I can't mount a Freenas system partition (namely da1p2).
`# mount -o ro -t ufs /dev/da1p2 /mnt
mount: /dev/da1p2: no such file or directory`
what?
/var/log/messages says the drive is properly detected, it is also listed in /dev.
am I missing something?


----------



## VladiBG (Dec 8, 2019)

GhostBSD, pfSense, TrueNAS, and all other FreeBSD Derivatives
					

Questions about 'derivative FreeBSDs', like  GhostBSD DesktopBSD TrueNAS XigmaNAS OPNsense pfSense PacBSD BSD Router Project NomadBSD helloSystem  should be asked on the forums and/or mailing lists for these specific products. See below for links.  If you still think your questions should be...




					forums.freebsd.org


----------



## ralphbsz (Dec 8, 2019)

What does "ls -l /dev/da1p2" say?
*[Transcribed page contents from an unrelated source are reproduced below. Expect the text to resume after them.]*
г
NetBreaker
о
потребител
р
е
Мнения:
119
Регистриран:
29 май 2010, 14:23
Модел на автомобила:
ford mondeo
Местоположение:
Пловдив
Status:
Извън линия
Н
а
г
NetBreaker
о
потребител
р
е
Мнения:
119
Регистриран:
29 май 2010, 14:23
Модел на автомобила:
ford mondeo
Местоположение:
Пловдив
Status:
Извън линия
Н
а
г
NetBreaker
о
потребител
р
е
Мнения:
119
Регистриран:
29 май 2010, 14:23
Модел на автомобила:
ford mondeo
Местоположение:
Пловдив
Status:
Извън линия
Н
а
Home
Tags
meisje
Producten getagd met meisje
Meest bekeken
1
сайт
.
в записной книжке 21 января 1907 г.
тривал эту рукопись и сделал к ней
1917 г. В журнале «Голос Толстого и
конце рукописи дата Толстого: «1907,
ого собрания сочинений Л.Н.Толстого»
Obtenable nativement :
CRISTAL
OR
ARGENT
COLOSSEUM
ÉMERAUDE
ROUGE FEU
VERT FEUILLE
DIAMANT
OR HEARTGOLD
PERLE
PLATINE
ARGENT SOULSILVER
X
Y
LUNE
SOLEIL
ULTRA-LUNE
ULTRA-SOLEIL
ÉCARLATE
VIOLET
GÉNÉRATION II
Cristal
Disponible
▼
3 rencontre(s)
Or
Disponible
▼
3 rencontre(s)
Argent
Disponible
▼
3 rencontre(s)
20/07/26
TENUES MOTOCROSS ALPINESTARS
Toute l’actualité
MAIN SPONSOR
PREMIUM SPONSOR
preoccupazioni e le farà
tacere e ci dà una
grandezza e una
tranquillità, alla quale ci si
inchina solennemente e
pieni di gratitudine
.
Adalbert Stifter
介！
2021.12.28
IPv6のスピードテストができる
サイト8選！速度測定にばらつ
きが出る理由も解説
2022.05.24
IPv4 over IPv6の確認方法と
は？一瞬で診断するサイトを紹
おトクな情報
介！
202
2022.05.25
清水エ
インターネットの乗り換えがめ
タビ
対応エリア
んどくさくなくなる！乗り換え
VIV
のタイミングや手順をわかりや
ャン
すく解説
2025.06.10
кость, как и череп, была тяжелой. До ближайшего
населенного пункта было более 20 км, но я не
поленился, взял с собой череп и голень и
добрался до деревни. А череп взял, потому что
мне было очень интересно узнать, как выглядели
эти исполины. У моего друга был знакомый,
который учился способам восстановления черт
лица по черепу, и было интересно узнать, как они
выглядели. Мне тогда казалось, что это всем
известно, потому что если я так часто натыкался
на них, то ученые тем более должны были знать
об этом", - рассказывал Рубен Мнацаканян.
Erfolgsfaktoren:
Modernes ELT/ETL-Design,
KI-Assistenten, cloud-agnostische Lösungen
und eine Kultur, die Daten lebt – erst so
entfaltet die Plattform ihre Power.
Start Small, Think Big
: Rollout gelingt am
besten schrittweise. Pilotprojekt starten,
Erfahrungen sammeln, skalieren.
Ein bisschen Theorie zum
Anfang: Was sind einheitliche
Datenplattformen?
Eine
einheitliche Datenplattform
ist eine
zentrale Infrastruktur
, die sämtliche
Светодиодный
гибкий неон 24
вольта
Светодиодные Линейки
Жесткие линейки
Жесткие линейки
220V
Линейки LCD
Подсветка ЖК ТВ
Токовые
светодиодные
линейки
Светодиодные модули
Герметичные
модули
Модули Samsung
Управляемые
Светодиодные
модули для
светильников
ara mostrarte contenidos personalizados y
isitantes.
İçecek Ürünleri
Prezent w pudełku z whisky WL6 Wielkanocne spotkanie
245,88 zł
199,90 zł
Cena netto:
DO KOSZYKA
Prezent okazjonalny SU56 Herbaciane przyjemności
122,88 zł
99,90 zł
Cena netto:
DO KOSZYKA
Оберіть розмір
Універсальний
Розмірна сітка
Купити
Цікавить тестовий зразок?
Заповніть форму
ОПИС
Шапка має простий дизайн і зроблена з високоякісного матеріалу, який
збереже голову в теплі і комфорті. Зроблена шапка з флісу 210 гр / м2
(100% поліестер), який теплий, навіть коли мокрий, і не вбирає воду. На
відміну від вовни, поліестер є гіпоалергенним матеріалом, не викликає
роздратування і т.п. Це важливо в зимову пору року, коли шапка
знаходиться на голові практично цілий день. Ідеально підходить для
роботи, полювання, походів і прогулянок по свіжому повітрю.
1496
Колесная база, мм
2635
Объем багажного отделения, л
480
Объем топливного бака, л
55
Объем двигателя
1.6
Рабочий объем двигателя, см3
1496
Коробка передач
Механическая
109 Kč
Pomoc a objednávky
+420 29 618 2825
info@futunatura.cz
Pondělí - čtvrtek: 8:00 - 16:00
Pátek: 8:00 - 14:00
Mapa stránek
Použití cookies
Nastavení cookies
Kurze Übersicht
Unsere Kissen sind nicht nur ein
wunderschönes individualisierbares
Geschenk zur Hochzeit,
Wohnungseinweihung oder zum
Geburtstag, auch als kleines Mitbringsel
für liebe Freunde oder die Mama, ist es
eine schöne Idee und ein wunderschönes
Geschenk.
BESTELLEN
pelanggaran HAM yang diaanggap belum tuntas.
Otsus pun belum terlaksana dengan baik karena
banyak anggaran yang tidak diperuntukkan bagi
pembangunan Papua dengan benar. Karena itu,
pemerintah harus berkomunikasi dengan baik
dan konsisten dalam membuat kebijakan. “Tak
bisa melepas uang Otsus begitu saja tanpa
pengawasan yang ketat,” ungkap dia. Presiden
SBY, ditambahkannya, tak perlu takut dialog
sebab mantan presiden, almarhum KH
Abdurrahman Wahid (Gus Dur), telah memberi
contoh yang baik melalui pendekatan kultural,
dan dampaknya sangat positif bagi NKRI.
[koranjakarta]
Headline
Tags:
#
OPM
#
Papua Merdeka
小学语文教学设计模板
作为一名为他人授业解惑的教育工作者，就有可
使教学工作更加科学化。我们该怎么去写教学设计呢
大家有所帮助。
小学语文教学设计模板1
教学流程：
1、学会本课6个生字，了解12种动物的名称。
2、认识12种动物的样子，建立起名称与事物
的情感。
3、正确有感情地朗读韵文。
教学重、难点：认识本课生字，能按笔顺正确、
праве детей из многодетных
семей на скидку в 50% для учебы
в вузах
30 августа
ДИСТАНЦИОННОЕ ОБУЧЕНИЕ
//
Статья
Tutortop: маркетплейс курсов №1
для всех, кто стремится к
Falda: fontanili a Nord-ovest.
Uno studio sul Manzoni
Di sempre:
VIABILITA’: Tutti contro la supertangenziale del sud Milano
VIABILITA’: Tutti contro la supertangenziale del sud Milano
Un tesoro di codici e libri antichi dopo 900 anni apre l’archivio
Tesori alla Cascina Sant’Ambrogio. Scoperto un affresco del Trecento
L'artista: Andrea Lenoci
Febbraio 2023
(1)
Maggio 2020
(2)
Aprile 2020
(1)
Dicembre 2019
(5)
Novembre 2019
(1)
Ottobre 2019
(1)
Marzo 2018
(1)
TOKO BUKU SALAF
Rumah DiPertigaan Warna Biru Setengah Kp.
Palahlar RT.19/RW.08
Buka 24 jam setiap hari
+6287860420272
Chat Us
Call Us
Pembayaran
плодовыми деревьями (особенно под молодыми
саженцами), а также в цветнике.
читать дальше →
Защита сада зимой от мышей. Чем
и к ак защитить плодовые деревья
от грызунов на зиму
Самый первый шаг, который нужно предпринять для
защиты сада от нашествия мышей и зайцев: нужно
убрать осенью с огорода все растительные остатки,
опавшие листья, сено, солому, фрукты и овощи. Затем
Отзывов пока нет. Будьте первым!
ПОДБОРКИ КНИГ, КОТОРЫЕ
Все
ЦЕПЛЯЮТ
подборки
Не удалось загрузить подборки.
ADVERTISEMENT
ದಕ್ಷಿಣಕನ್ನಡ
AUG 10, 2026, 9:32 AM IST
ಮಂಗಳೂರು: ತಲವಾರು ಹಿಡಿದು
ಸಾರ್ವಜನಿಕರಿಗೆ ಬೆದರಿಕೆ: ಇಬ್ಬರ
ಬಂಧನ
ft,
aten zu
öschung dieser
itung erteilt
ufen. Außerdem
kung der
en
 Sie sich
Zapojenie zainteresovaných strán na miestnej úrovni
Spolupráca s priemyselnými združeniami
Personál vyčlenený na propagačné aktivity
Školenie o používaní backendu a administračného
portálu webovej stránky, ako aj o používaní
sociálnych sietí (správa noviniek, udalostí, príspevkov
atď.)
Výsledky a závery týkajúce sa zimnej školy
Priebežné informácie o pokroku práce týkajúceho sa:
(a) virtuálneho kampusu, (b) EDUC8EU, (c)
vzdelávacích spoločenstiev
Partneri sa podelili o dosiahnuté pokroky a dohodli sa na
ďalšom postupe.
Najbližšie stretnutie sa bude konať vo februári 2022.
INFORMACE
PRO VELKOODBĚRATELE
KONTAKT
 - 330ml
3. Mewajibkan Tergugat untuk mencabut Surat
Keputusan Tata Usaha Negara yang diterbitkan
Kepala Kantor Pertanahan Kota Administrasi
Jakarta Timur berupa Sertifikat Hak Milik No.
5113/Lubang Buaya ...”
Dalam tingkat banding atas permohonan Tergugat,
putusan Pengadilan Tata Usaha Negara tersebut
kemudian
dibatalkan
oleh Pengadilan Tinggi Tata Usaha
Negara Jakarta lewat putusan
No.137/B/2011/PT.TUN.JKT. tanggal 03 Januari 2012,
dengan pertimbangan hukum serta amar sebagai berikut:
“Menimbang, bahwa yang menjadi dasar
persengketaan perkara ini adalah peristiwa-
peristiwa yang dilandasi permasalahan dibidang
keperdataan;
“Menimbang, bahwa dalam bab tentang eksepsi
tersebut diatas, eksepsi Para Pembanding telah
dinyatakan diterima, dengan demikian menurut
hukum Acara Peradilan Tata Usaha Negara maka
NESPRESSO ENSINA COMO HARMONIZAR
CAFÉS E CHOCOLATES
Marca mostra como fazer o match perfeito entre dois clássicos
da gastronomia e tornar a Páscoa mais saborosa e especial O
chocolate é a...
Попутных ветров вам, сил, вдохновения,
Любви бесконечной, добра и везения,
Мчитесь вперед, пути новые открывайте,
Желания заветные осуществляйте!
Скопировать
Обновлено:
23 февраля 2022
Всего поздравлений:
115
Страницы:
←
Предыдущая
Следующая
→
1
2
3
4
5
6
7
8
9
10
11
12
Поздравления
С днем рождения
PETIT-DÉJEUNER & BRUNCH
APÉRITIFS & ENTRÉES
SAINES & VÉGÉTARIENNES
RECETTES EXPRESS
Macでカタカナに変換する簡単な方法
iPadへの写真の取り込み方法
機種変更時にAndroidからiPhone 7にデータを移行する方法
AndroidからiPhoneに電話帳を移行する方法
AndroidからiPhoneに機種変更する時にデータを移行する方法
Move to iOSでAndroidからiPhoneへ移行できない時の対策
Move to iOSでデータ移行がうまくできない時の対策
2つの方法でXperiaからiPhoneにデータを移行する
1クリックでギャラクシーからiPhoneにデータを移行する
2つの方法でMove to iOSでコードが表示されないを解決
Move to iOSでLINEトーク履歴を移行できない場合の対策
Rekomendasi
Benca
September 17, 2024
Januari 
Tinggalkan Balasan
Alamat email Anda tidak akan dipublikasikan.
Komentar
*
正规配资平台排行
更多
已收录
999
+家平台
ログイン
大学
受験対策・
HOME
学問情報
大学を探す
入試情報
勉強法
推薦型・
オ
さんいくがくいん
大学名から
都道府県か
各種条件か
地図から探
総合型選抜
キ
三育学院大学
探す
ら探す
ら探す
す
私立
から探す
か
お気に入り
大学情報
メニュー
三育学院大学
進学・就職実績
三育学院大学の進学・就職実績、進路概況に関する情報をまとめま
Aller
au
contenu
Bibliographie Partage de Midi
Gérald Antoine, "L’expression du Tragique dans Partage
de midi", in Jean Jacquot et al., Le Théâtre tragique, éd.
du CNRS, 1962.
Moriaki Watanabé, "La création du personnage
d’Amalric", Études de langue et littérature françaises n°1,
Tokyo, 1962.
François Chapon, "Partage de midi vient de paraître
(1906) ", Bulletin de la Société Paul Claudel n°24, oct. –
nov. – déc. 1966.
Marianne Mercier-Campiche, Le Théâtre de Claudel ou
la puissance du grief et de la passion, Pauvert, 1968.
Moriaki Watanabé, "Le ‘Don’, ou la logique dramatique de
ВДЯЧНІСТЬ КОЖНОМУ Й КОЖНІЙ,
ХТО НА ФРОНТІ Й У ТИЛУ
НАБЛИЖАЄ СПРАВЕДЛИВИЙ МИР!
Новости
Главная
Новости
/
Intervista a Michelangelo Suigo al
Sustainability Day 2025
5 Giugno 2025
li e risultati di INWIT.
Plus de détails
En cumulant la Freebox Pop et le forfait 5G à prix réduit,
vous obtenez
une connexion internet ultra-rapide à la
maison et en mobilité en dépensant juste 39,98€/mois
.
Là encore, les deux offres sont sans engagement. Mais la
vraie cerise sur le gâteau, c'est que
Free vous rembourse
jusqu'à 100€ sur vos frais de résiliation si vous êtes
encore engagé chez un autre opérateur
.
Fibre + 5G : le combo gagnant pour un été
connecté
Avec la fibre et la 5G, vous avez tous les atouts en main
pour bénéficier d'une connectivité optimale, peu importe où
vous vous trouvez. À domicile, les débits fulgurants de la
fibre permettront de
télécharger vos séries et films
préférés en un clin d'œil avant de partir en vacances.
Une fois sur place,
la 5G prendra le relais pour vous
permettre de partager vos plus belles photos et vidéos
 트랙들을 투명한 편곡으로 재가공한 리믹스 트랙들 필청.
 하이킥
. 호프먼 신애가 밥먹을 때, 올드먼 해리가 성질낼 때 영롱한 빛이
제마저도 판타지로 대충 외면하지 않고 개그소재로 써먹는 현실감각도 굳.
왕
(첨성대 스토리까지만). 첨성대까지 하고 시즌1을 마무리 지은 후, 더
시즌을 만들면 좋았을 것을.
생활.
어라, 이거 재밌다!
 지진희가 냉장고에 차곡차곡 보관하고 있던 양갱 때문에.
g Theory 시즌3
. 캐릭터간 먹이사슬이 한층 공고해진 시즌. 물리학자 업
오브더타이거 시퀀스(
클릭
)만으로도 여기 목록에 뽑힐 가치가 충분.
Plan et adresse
Not just whether it is listed, but the details (device type, permissions, ...).
What happens if you try reading a few MiB from that device with dd?


----------



## Phishfry (Dec 8, 2019)

I would aslo recommend checking out the partition to make sure it is UFS. There is a chance it is the EFI partition.
`file -s /dev/da1p2`

Also try another style mount directive.
`mount -r  -v /dev/da1p2 /mnt`


----------